2.1 Predictors’ Identification
The forecasting of a time series is a typical example of supervised learning task: the training is performed by optimizing a suitable metric (the loss function), that assesses the distance between N target samples, \(\mathbf{y} = \big [ y(1), y(2), \dots , y(N)\big ]\), and the corresponding predictions, forecasted i steps ahead, \(\hat{\mathbf{y }}^{(i)} = \big [ \hat{y}(1)^{(i)}, \hat{y}(2)^{(i)}, \dots ,\) \(\hat{y}(N)^{(i)} \big ]\). A widely used loss function is the mean squared error (MSE), that can be computed for the \(i^{\text {th}}\) step ahead:
$$\begin{aligned} \text {MSE}\big (\mathbf{y} , \hat{\mathbf{y }}^{(i)}\big ) = \frac{1}{N} \sum _{t=1}^{N} \Big ( y(t) - \hat{y}(t)^{(i)} \Big )^2. \end{aligned}$$
(1)
One-step predictors are optimized by minimizing \(\text {MSE}\big (\mathbf{y} , \hat{\mathbf{y }}^{(1)}\big )\). Conversely, a multi-step predictors can be directly trained on the loss function computed on the entire h-step horizon:
$$\begin{aligned} \frac{1}{h} \sum _{i=1}^{h} \text {MSE}\big (\mathbf{y} , \hat{\mathbf{y }}^{(i)}\big ). \end{aligned}$$
(2)
Following the classical neural nets learning framework, the training is performed for each combination of the hyper-parameters (mini-batch size, learning rate and decay factor), selecting the best performing on the validation dataset. The hyper-parameters specifying the neural structure (i.e., the number of hidden layers and of neurons per layer) are fixed: 3 hidden layers of 10 neurons each. Once the predictor has been selected, it is evaluated on the test dataset (never used in the previous phases) in order to have a fair performance assessment and to avoid overfitting on both the training and the validation datasets.

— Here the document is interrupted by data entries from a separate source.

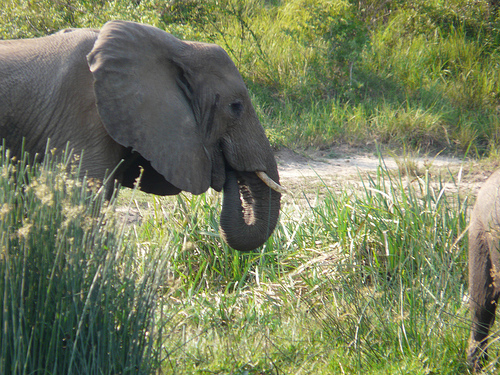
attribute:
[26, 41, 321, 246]
elephant — eating, gray, wrinkled, grey, small, large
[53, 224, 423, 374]
grass — tall, green, dry, patch, long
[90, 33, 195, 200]
ears — wide, big, large, floppy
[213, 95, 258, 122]
eye — black, small, open, elephant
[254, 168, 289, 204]
tusks — white, short, tan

A well-known issue with the MSE is that the value it assumes does not give any general insight about the goodness of the forecasting. To overcome this inconvenient, the \(R^2\)-score is usually adopted in the test phase:
$$\begin{aligned} R^2\big (\mathbf{y} , \hat{\mathbf{y }}^{(i)}\big ) = 1 - \frac{\text {MSE}\big (\mathbf{y} , \hat{\mathbf{y }}^{(i)}\big )}{\text {MSE}\big (\mathbf{y} , \bar{y}\big )}. \end{aligned}$$
(3)
Note that \(\bar{y}\) is the average of the data, and thus the denominator corresponds to the variance, var(y). For this reason, the \(R^2\)-score can be seen as a normalized version of the MSE. It is equal to 1 in the case of a perfect forecasting, while a value equal to 0 indicates that the performance is equivalent to that of a trivial model always predicting the mean value of the data. An \(R^2\)-score of \(-1\) reveals that the target and predicted sequences are two trajectories with the same statistical properties (they move within the same chaotic attractor) but not correlated [3, 4]. In other words, the predictor would be able to reproduce the actual attractor, but the timing of the forecasting is completely wrong (in this case, we would say that we can reproduce the long-term behavior or the climate of the attractor [5, 6]).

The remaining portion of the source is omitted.